- **TASK DESCRIPTION**
Copy the data verbatim and leave out every picture.

- **LISTED ENTRIES**
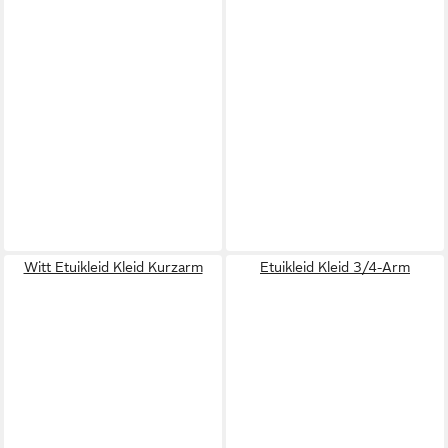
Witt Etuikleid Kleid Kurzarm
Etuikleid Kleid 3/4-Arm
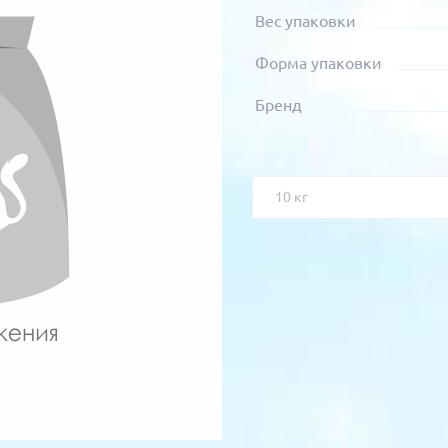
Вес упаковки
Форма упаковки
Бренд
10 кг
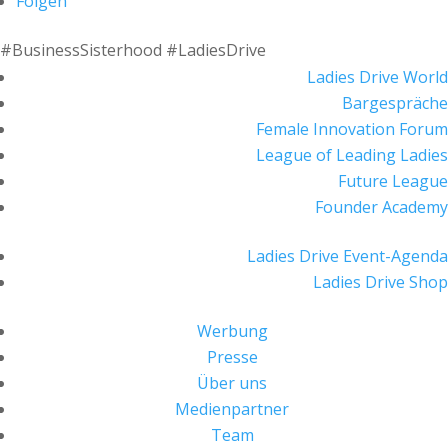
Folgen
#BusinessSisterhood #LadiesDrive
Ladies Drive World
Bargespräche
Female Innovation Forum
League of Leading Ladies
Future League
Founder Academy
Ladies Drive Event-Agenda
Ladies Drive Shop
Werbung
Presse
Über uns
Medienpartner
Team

- **FINISHED TASK**
Witt Etuikleid Kleid Kurzarm
Etuikleid Kleid 3/4-Arm
Вес упаковки
Форма упаковки
Бренд
10 кг
Folgen
#BusinessSisterhood #LadiesDrive
Ladies Drive World
Bargespräche
Female Innovation Forum
League of Leading Ladies
Future League
Founder Academy
Ladies Drive Event-Agenda
Ladies Drive Shop
Werbung
Presse
Über uns
Medienpartner
Team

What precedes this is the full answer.